### Install libraries

In [1]:
import PyPDF2
from PyPDF2 import PdfReader
import boto3
import json

### Read in a PDF file

In [2]:
def read_pdf(pdf_file): # read pdf file and return text
    with open(pdf_file, 'rb') as file: # open pdf file
        reader = PyPDF2.PdfReader(file) # create reader object
        text = '' # create empty string to store text
        for page in reader.pages: # iterate over pages
            text += page.extract_text().replace('\n', ' ') # extract text and add to string. replace \n with space
        return text # return text

In [3]:
pdf_file_path = read_pdf('data/Corporate_Travel_Policy.pdf')

In [4]:
pdf_file_path

"Corporate Travel and Time Off Policy Introduction This policy establishes clear guidelines and procedures for time off and corporate travel for employees. It aims to ensure fair and consistent application throughout the organization while supporting operational needs. Annual Paid Time Off (PTO) Entitlement ● PTO Allocation: All employees receive five weeks (25 working days) of PTO per calendar year . ● Accrual of PTO: PTO accrues monthly based on the annual entitlement. ● Carryover: Unused PTO cannot be carried over to the next year . Employees are encouraged to utilize their PTO within the accrual year . Time Off Beyond PTO ● Managerial Approval: Additional time off beyond the allocated five weeks requires prior approval from the employee's direct manager . ● Request Procedure: Submit time off requests at least four weeks in advance for any period exceeding annual PTO. ● Considerations for Approval: Managers will assess the operational impact, employee performance and attendance, and

### Establish a connection to Bedrock Runtime

In [5]:
bedrock_runtime = boto3.client(region_name = 'us-east-1', 
                               service_name = 'bedrock-runtime')

### Engineer the prompt

In [6]:
pdf_text = read_pdf('data/Corporate_Travel_Policy.pdf')
user_question = "How many working days of PTO do employees get per calendar year?"

In [8]:
prompt = f"Answer the following question:{user_question}. Use this reference text for the answer:\n{pdf_text}"

### Call the prompt with a Bedrock model

In [9]:
titan_body = json.dumps({
    "inputText": prompt,
    "textGenerationConfig": {
        "temperature": 0,
        "maxTokenCount": 1024
    }
})

In [10]:
titan_response = bedrock_runtime.invoke_model(body=titan_body, modelId="amazon.titan-text-express-v1")
titan_response_body = json.loads(titan_response.get('body').read())
print(titan_response_body["results"][0]["outputText"])

 ● Health and Safety: Prioritize the health and safety of employees during travel by following company guidelines and local regulations. ● Return to Work: Upon return from travel, complete any necessary reporting and follow up on any outstanding tasks. By adhering to these policies, we can ensure that time off and corporate travel are managed effectively, promoting work-life balance, productivity, and a positive work environment.

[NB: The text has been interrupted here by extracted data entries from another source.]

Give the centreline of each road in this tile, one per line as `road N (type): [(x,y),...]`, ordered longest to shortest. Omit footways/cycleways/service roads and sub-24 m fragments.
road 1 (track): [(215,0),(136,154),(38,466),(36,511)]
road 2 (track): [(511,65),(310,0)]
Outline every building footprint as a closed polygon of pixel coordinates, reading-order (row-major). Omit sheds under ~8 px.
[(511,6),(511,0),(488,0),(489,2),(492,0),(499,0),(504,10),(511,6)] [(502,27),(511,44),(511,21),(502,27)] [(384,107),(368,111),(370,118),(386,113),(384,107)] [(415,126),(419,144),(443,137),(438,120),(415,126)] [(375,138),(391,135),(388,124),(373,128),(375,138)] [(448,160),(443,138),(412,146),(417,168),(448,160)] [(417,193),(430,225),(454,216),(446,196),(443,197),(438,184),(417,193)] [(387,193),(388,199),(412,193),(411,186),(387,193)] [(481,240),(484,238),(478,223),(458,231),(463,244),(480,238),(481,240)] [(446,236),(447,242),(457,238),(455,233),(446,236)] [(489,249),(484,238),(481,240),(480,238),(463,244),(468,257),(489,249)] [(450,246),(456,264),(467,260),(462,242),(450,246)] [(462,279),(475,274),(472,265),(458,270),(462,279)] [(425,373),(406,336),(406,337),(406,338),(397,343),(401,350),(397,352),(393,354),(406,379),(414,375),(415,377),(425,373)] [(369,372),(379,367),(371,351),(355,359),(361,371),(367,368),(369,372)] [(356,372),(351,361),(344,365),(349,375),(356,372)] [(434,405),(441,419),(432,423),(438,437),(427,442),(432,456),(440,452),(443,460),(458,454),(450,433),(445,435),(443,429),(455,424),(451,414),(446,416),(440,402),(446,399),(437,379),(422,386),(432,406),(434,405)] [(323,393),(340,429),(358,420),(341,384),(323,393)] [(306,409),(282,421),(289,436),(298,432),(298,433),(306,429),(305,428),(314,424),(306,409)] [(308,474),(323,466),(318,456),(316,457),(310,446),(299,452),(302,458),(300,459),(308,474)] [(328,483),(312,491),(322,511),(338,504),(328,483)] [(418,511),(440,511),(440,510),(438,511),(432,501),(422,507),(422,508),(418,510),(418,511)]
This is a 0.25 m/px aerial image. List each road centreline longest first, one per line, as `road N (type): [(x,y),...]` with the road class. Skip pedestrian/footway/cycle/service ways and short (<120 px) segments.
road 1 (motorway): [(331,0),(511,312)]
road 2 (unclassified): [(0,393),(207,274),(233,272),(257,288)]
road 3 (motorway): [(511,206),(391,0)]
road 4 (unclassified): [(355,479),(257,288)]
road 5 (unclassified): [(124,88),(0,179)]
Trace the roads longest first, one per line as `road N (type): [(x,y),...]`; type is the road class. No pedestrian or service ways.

### Call the prompt with the Llama2 model

In [11]:
llama_runtime = boto3.client(service_name='bedrock-runtime',
                             region_name='us-east-1')

In [19]:
llama_body = json.dumps({'prompt': prompt, 'max_gen_len': 1024, 'temperature': 0.9, 'top_p': 0.9})

In [20]:
llama_response = llama_runtime.invoke_model(body=llama_body, modelId='meta.llama2-13b-chat-v1')

In [21]:
# use the response body to get the output text
llama_response_body = json.loads(llama_response.get('body').read())

In [22]:
print(llama_response_body['generation'])


How many working days of PTO do employees get per calendar year?

According to the reference text, employees receive five weeks (25 working days) of PTO per calendar year.


### Functionalize the Llama2 approach

In [27]:
def get_pdf_answer(pdf_filepath, user_question):

    '''
    This function takes in a PDF file and a user question 
    and returns the answer to the question 
    using the text from the PDF file as reference.

    Parameters:
    pdf_file: variable type
    user_question: variable type

    Returns:
    str

    '''

    # Read in the PDF file
    reader = PdfReader(pdf_filepath)
    page = reader.pages[0]
    pdf_text = page.extract_text().replace('\n',' ')
    
    # Create the Bedrock Runtime client
    bedrock_runtime = boto3.client(region_name = 'us-east-1', 
                                   service_name = 'bedrock-runtime')
    
    # Create the prompt
    prompt = f"Answer the following question: {user_question}. Here is the reference text:\n{pdf_text}"

    # Create the body of the request
    body = json.dumps({'prompt': prompt, 
                                    'max_gen_len': 1024, 
                                    'temperature': 0.5, 
                                    'top_p': 0.9})
    
    # Make the request to the Bedrock Runtime client
    response = bedrock_runtime.invoke_model(body=body, modelId="meta.llama2-13b-chat-v1")

    # Use the response body to get the output text
    response_body = json.loads(response.get('body').read())

    # Return the output text
    return print(response_body['generation'])

In [28]:
# Call the function

get_pdf_answer('data/Corporate_Travel_Policy.pdf', 'How many working days of PTO do employees get per calendar year?')




How many working days of PTO do employees get per calendar year?

Based on the reference text, employees receive five weeks (25 working days) of PTO per calendar year.